* [Assignment]
Can you reproduce every line of the records below, character for character?

- Opening Delimiter -

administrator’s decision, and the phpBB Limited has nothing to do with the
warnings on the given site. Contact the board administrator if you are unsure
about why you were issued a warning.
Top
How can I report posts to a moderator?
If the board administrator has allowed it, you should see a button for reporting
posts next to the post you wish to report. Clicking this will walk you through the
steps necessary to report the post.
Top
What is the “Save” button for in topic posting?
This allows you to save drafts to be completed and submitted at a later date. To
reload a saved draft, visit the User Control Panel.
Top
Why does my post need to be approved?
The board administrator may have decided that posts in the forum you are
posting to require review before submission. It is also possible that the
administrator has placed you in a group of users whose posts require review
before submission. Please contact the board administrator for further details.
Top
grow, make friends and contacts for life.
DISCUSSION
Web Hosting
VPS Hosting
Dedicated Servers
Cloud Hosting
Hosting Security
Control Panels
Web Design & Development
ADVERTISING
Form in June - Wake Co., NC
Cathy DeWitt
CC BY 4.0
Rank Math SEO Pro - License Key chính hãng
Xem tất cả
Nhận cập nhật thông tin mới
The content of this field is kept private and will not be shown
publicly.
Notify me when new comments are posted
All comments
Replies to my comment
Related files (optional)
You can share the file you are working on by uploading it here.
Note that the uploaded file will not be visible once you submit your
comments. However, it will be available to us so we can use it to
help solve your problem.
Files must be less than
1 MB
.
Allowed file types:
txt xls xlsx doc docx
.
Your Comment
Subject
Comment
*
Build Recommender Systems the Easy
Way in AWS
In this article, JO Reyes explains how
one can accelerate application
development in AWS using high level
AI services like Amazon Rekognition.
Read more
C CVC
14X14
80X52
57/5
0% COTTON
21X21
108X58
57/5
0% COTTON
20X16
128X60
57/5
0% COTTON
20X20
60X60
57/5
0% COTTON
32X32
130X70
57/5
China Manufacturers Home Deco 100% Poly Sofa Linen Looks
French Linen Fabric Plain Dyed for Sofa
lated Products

- Closing Delimiter -

* [Your response]
administrator’s decision, and the phpBB Limited has nothing to do with the
warnings on the given site. Contact the board administrator if you are unsure
about why you were issued a warning.
Top
How can I report posts to a moderator?
If the board administrator has allowed it, you should see a button for reporting
posts next to the post you wish to report. Clicking this will walk you through the
steps necessary to report the post.
Top
What is the “Save” button for in topic posting?
This allows you to save drafts to be completed and submitted at a later date. To
reload a saved draft, visit the User Control Panel.
Top
Why does my post need to be approved?
The board administrator may have decided that posts in the forum you are
posting to require review before submission. It is also possible that the
administrator has placed you in a group of users whose posts require review
before submission. Please contact the board administrator for further details.
Top
grow, make friends and contacts for life.
DISCUSSION
Web Hosting
VPS Hosting
Dedicated Servers
Cloud Hosting
Hosting Security
Control Panels
Web Design & Development
ADVERTISING
Form in June - Wake Co., NC
Cathy DeWitt
CC BY 4.0
Rank Math SEO Pro - License Key chính hãng
Xem tất cả
Nhận cập nhật thông tin mới
The content of this field is kept private and will not be shown
publicly.
Notify me when new comments are posted
All comments
Replies to my comment
Related files (optional)
You can share the file you are working on by uploading it here.
Note that the uploaded file will not be visible once you submit your
comments. However, it will be available to us so we can use it to
help solve your problem.
Files must be less than
1 MB
.
Allowed file types:
txt xls xlsx doc docx
.
Your Comment
Subject
Comment
*
Build Recommender Systems the Easy
Way in AWS
In this article, JO Reyes explains how
one can accelerate application
development in AWS using high level
AI services like Amazon Rekognition.
Read more
C CVC
14X14
80X52
57/5
0% COTTON
21X21
108X58
57/5
0% COTTON
20X16
128X60
57/5
0% COTTON
20X20
60X60
57/5
0% COTTON
32X32
130X70
57/5
China Manufacturers Home Deco 100% Poly Sofa Linen Looks
French Linen Fabric Plain Dyed for Sofa
lated Products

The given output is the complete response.